### Task goal
Go to the line containing "PREVIOUS POST" below; retype it and all following lines exactly, and leave out the pictures.

### Data for this exercise
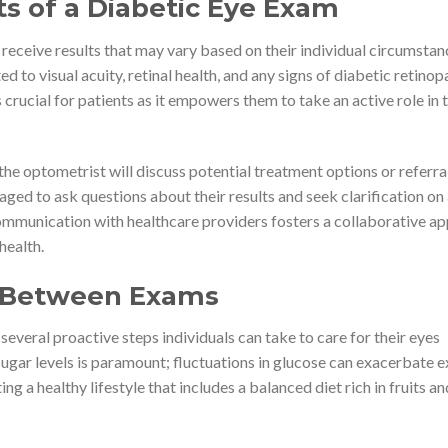
s of a Diabetic Eye Exam
 receive results that may vary based on their individual circumstan
ed to visual acuity, retinal health, and any signs of diabetic retinop
crucial for patients as it empowers them to take an active role in t
the optometrist will discuss potential treatment options or referra
raged to ask questions about their results and seek clarification on
mmunication with healthcare providers fosters a collaborative a
health.
s Between Exams
 several proactive steps individuals can take to care for their eyes
ar levels is paramount; fluctuations in glucose can exacerbate e
g a healthy lifestyle that includes a balanced diet rich in fruits an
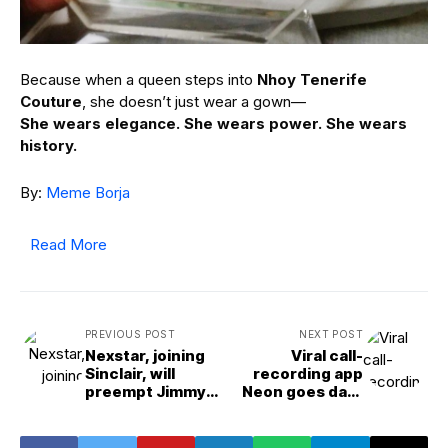
Because when a queen steps into
Nhoy Tenerife
Couture
, she doesn’t just wear a gown—
She wears elegance. She wears power. She wears
history.
By:
Meme Borja
Read More
PREVIOUS POST
NEXT POST
Nexstar, joining
Viral call-
Sinclair, will
recording app
preempt Jimmy
Neon goes dark
Kimmel’s late
after exposing
night show
users’ phone
numbers, call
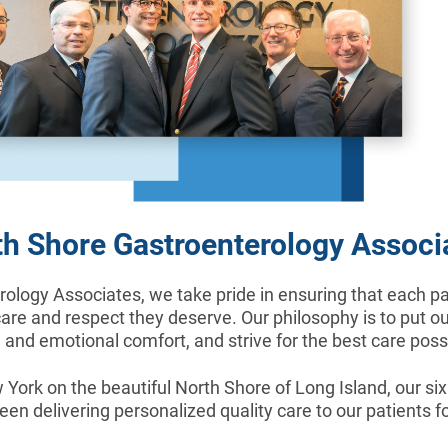
h Shore Gastroenterology Associ
ology Associates, we take pride in ensuring that each pat
care and respect they deserve. Our philosophy is to put our
 and emotional comfort, and strive for the best care poss
York on the beautiful North Shore of Long Island, our si
en delivering personalized quality care to our patients fo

### Exercise solution
PREVIOUS POST
NEXT POST
Nexstar, joining
Viral call-
Sinclair, will
recording app
preempt Jimmy
Neon goes dark
Kimmel’s late
after exposing
night show
users’ phone
numbers, call
h Shore Gastroenterology Associ
ology Associates, we take pride in ensuring that each pat
care and respect they deserve. Our philosophy is to put our
 and emotional comfort, and strive for the best care poss
York on the beautiful North Shore of Long Island, our si
en delivering personalized quality care to our patients fo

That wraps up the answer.